Thursday, March 7, 2013

A Father's Grief

Bread and Wine Reading: "A Father’s Grief", Martin Luther

Scripture Reading: 1 John 4: 7-10
Beloved, let us love one another, because love is from God; everyone who loves is born of God and knows God. Whoever does not love does not know God, for God is love. God’s love was revealed among us in this way: God sent his only Son into the world so that we might live through him. In this is love, not that we loved God but that he loved us and sent his Son to be the atoning sacrifice for our sins.

Does God grieve? Does God feel pain? Martin Luther claimed that “into God as God, no pain, grief, or dislike can come.” But, he continues, “[grief] occurs when God is in man or in a divine man.” This is an interesting thought. It implies that as God becomes human, fully human as we say, God sort of surrenders a piece of the Divine, if only for awhile. God enters not just our humanness but also our sin. And there, God grieves, God despairs, God feels pain. As Luther said, “for God feels more pain over our sin and it gives [God] more grief than his own torture and death.”

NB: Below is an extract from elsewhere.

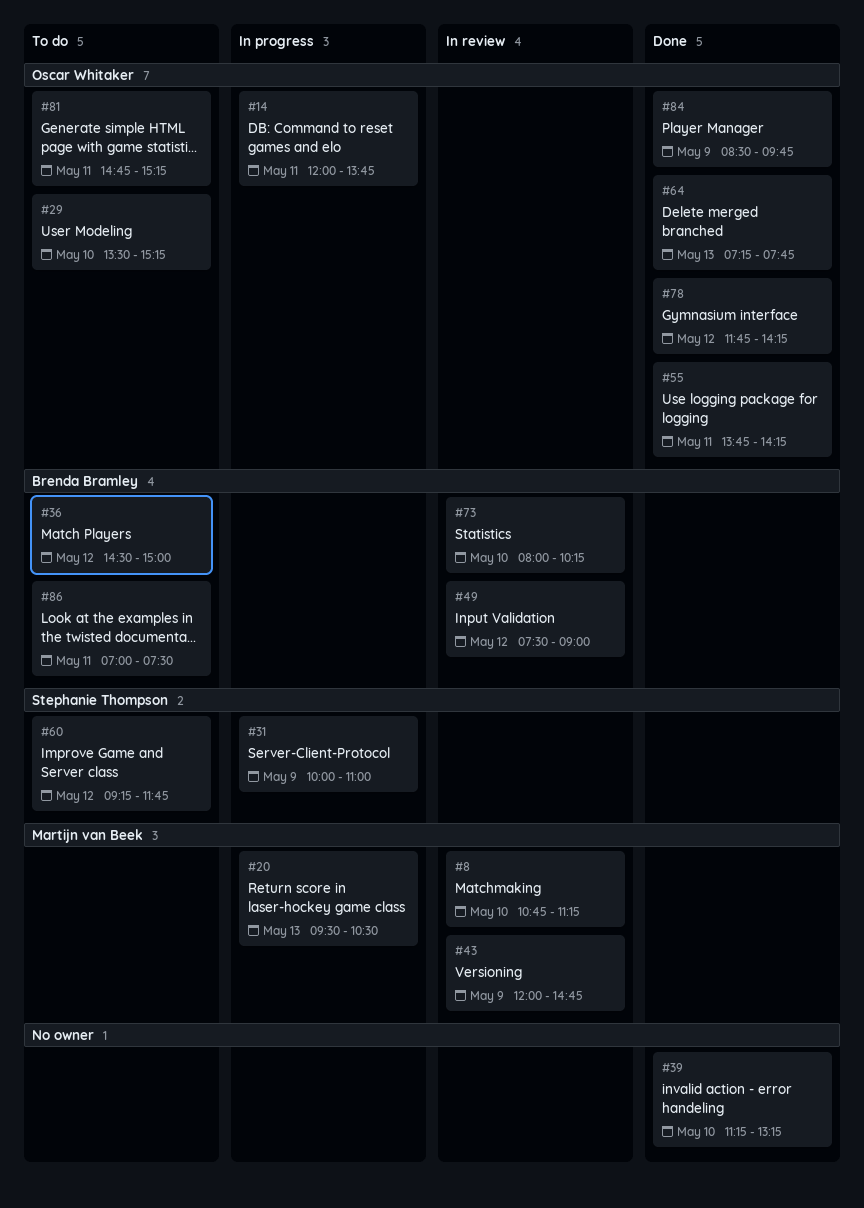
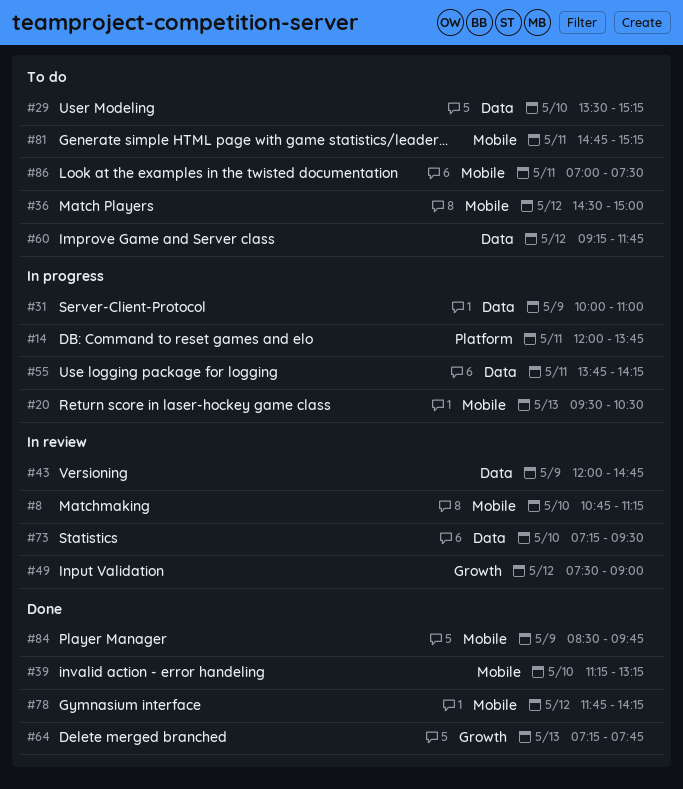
#55, status: Done -> In progress
#73, begins: 08:00 -> 07:15
#73, ends: 10:15 -> 09:30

Fully human…that is a hard thing for us to get our minds around. “Became one of us”…on some level, that is even more difficult. But God in Jesus Christ became one of us, walked as we walk, and entered our sin in order to show us what it means to be “fully human”. Jesus, the fullest of all humans, shows us how to be human, how to be made in the image of God, how to be who we are called to be in this life and on this earth.

God despairs when we are less than that which God created us to be, when we are less than fully human, when we act and think and believe in inhumane ways. Luther said that “sorrow over sin does not finally belong to us humans; we ourselves are not capable of it. Wherever God can bring it about in us, it the most pleasing and most appropriate but at the same time the most bitter and heavy undertaking on which we can enter.” Essentially, God became one of us to show us ourselves, to bring us to an understanding of those places where we fail to be who we were created to be. It is the true Light that illumines this for us, the light of God reflected through Jesus Christ.

Our sin can no longer be dismissed as “only human.” Sin, rather, implies that one is less than human, that one is “inhumane”, if you will. God’s entering of our humanness in Christ shows us that sin does not belong to us because we are made in the image of God. And it is only when we are not human, when we are not who God made us to be that God grieves.

Discussion Questions:
1.) What difficulty do you have with God entering our humanness or becoming “fully human”? What does that mean for you?
2.) What do you think of the idea of God grieving or being in pain?
3.) What is the meaning for you of your being made in the image of God?

So go forth and become fully human, who you are called to be by God!